> [Page text]:

********

Stop Your Child’s Bullying Behavior

John Neyman Jr
Dr. John is a counselor and therapist to ADHD children and their parents

Family problems are not always the root for bullying but it is every parent’s obligation to always examine the behavior and personal interactions the child witnesses at home.

Home is where a child learns the basic manners and ethics. If your child lives with taunting or name-calling from a sibling or from you or another parent, it could create aggressive or hurtful behavior to your child when he or she is outside the home. Innocent teasing at home may actually become model bullying behaviors that a child could adapt. It is important to always maintain a positive home atmosphere so your child can reflect it when he or she is already outside your home.

Here are a number of ways you can encourage your child on how to give up bullying when you observe your child is having a bullying behavior.

Put emphasis that bullying is a serious problem. Let your child understand that you do not tolerate bullying because it is a bad behavior and bullying others will have consequences at home. For example, the teacher informed you that your child got his classmate’s pen and teased him. Because of this, you can restrict your child’s curfew. He needs to be home after class hours and he could not play outside with his friends for one week.

********

Records from a data source
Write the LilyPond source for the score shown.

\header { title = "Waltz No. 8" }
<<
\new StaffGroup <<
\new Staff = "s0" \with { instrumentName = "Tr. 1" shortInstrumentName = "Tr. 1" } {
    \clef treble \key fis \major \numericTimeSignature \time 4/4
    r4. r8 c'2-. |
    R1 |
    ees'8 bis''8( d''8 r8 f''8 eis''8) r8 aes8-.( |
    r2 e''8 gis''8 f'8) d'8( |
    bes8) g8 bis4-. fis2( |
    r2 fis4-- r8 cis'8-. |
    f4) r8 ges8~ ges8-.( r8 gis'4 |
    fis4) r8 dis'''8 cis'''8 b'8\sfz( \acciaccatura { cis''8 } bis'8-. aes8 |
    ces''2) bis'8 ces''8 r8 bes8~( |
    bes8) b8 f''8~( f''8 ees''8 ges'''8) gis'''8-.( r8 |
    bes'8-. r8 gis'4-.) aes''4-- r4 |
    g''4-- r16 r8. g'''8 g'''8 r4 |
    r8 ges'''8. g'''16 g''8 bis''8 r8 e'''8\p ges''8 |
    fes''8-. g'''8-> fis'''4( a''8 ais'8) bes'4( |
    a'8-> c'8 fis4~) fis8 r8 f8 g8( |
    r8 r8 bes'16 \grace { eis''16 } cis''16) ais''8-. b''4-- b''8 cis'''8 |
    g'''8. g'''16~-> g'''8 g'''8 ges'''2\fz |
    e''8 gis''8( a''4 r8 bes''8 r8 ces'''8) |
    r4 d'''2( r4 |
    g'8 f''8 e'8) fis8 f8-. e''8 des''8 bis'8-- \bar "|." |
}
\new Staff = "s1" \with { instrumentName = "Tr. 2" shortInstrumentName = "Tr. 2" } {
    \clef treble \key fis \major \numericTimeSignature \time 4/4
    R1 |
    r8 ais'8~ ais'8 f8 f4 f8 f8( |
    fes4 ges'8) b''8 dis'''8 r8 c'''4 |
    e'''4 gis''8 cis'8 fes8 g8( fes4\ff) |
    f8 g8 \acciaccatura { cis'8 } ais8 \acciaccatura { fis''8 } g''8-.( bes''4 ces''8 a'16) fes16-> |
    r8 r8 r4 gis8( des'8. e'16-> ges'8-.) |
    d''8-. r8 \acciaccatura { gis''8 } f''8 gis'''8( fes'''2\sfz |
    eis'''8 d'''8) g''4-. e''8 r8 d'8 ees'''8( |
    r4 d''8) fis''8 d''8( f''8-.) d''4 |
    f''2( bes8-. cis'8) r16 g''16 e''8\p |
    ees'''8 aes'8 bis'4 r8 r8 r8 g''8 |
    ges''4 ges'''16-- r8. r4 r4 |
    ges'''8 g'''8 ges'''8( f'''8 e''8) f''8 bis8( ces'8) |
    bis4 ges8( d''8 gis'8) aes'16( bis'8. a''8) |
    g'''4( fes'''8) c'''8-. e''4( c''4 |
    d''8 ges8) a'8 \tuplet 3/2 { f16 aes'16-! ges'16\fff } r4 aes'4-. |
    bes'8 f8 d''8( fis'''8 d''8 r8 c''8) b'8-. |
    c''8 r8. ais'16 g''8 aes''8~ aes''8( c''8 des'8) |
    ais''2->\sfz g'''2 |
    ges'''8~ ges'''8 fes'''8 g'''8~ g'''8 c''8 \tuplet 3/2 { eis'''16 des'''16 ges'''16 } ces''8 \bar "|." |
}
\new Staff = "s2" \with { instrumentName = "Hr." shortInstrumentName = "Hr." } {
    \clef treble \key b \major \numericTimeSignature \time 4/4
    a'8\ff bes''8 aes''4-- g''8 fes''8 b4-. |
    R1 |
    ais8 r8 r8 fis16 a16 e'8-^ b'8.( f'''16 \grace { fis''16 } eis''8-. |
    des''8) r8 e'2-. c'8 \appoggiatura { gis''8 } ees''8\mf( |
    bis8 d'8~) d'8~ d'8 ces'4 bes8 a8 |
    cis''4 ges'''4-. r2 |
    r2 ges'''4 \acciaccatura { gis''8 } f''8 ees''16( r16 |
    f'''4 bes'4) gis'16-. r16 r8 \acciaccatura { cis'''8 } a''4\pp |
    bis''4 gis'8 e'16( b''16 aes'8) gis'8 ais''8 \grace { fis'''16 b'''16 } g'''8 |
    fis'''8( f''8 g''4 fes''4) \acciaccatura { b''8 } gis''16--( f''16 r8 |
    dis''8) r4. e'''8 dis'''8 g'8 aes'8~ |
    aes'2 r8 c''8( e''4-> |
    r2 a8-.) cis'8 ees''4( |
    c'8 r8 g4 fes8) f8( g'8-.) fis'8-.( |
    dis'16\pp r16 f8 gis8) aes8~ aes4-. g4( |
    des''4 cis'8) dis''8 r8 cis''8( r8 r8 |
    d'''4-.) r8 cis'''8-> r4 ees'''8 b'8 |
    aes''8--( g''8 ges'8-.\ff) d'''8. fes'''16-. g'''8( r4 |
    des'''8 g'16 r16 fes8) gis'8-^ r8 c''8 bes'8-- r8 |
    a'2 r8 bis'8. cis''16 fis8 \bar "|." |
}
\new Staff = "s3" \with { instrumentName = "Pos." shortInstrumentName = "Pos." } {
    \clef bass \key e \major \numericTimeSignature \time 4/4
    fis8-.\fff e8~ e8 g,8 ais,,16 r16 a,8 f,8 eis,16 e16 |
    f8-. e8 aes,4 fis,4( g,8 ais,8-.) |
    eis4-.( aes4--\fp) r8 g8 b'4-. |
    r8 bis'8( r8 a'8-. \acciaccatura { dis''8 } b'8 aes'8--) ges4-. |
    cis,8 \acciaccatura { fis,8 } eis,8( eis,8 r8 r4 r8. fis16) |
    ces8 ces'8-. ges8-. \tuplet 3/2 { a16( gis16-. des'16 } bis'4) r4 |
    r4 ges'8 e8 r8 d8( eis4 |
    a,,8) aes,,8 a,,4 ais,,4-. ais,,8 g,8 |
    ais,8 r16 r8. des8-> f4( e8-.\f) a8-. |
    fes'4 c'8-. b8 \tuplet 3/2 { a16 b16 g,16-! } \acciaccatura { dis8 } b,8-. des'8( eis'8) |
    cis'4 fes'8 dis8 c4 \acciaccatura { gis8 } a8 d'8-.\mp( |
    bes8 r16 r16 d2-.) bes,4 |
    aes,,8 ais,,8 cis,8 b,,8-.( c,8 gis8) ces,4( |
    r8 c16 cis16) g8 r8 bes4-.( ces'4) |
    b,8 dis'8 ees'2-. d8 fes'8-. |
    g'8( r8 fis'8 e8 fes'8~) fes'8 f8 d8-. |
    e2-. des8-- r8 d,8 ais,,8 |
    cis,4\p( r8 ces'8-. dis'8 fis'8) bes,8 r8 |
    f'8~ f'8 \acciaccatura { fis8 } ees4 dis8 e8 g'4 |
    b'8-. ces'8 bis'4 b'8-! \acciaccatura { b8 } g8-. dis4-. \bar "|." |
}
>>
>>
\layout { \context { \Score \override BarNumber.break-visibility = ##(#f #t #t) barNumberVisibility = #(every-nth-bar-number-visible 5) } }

********

> [To do]: Summarize the text on stopping a child's bullying behavior in two sentences. The records are separate material from the text.

> [Output below]: Family problems are not always the cause of bullying, but parents should examine what their child sees at home, since taunting, name-calling or even innocent teasing there can become bullying behavior outside the home. To help a child give up bullying, parents should stress that it is a serious problem they will not tolerate and that it brings consequences at home, such as having to come home after class and not play outside with friends for a week.